Esta vez le hubiese comprado una torta, suelo hacer lo que otros quieren cuando ya es un poco tarde. Hace un año nos comimos una parrilla en El Carrizo y terminamos bebiéndonos un batido mixto en el Unicentro el Marqués. Como siempre, estuvo atenta a sus llamadas y mensajes del celular, repasó anécdotas, deberes, diligencias de la semana, me contó dos o tres chistes. Yo la escuché. Sentí que hacía falta algo.
Después se nos unió una de nuestras mejores amigas. Fue una celebración tranquila, a la calladita, con uno que otro registro de mi cámara digital. Ella se rió. Darnos la mano era importante. Compartir, aunque fuera en silencio, también. Cuando ella se reía a mí me gustaba verle los ojos.
Hoy busqué y no encontré un poema que escribí en 1999. Fue el primero que titulé con un nombre común: «La casa». Hablaba de una pelota de tenis que rebotaba en una pared blanca. Mis poemas son pobres, a veces no puedo evitar que parezcan canciones, pero a ella le gustaba todo lo que yo hacía. Aquella vez me atreví a leer «La casa» en voz alta, dos veces, y se puso a llorar. Dos veces. Nunca fui muy bueno correspondiendo gestos, tenía veinte años, eran las cuatro de la tarde y ya estaba borracho. Fue en el pasillo de una cocina, y olía a paella.
Una casa, justamente, fue lo que ella me dio antes de desaparecer. Además de su amor, su ilusión y su esperanza. Experimentar nuevos dolores, con la memoria puesta en sus palabras, es una señal del vacío que imaginaba, pero que no lograba detallar. Si hoy le escribiera un poema, un correo, una tarjeta de cumpleaños, le hablaría de la tierra. Es una idea que me gusta asociar a lo que somos cuando nos queremos.
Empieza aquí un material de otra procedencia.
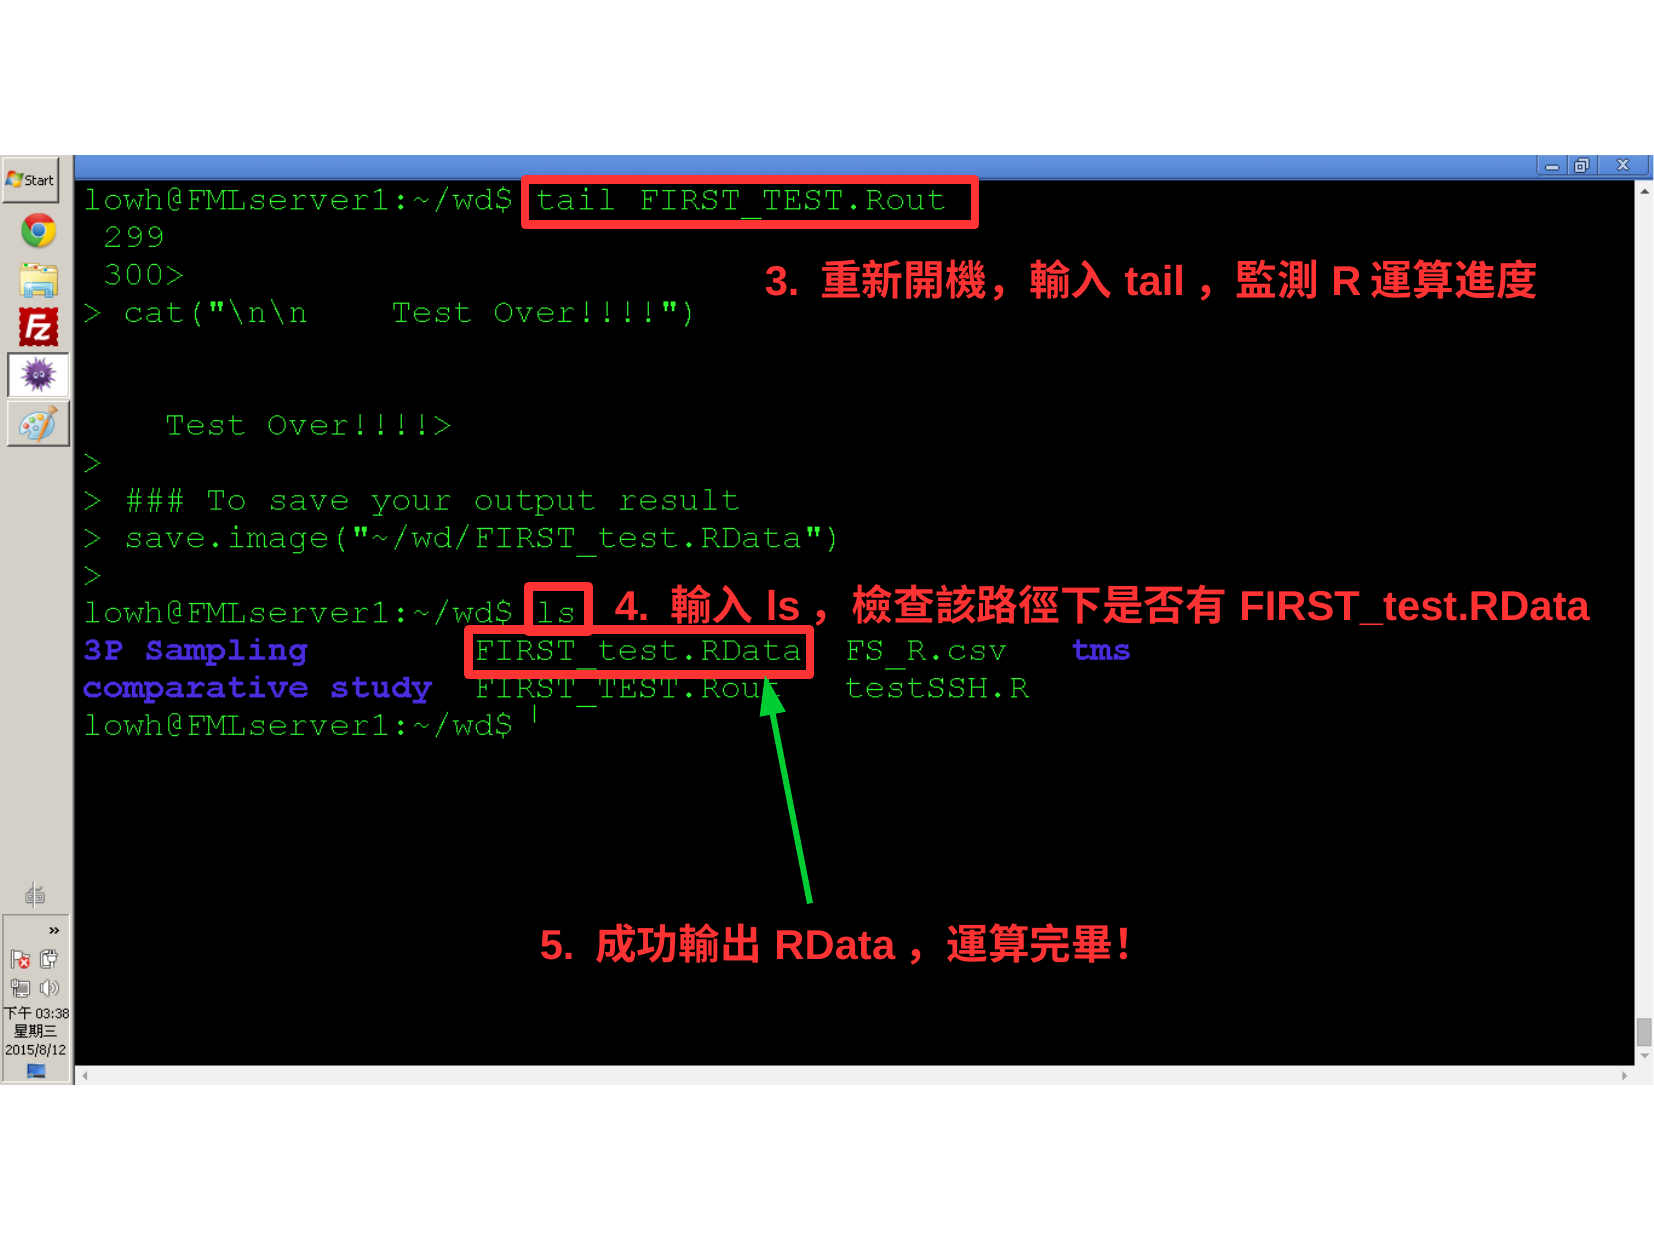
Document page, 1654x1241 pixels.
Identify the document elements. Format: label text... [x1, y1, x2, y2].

text_box 4. 輸入ls，檢查該路徑下是否有FIRST_test.RData [600, 634, 806, 670]
text_box 4. 輸入ls，檢查該路徑下是否有FIRST_test.RData [600, 564, 1636, 682]
text_box 5. 成功輸出RData，運算完畢！ [525, 903, 1561, 1021]
text_box 3. 重新開機，輸入tail，監測R運算進度 [750, 240, 1654, 334]
picture [0, 155, 1654, 1085]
Reconozco mi aversión al entusiasmo y el miedo que le tengo al desencanto; por eso, si no hay desenfreno y malas intenciones, celebro poco. Prefiero pensar, leer o distraerme a solas. Tampoco suelo darle importancia a las fechas. Ella lo sabía.
Esta vez le hubiese comprado una torta y eso no habría hecho mejor las cosas. Ambos lo intentamos, cada uno a su manera, y creo estar seguro de que estuvimos cerca de lograrlo. Me dicen que hay que mirar hacia delante y yo pienso que es el único maldito lugar al que he estado mirando toda mi vida. Con muy pocas excepciones.
Hoy, después del poema que no encontré, busqué otro papel. Un cheque. Ahí está, sobre la mesa del comedor. Eso es mirar hacia delante.
Mi madre nació el 10 de junio hace 57 años. Hoy cumple ocho días de muerte y no sé si es mejor lo que sucede, si existe un tiempo hermoso después de la vida, o si el cielo y el polvo se unen en el descanso de las almas. Sé que algunos me llaman y que no va a ser un gran día. Sé que tengo ganas de dormir y que la lavadora sigue dañada. También sé que el orgullo y la pasión fueron nuestros mejores derroteros y que su alegría, o el recuerdo que de ella me queda, me hacen poner cara de tonto enamorado.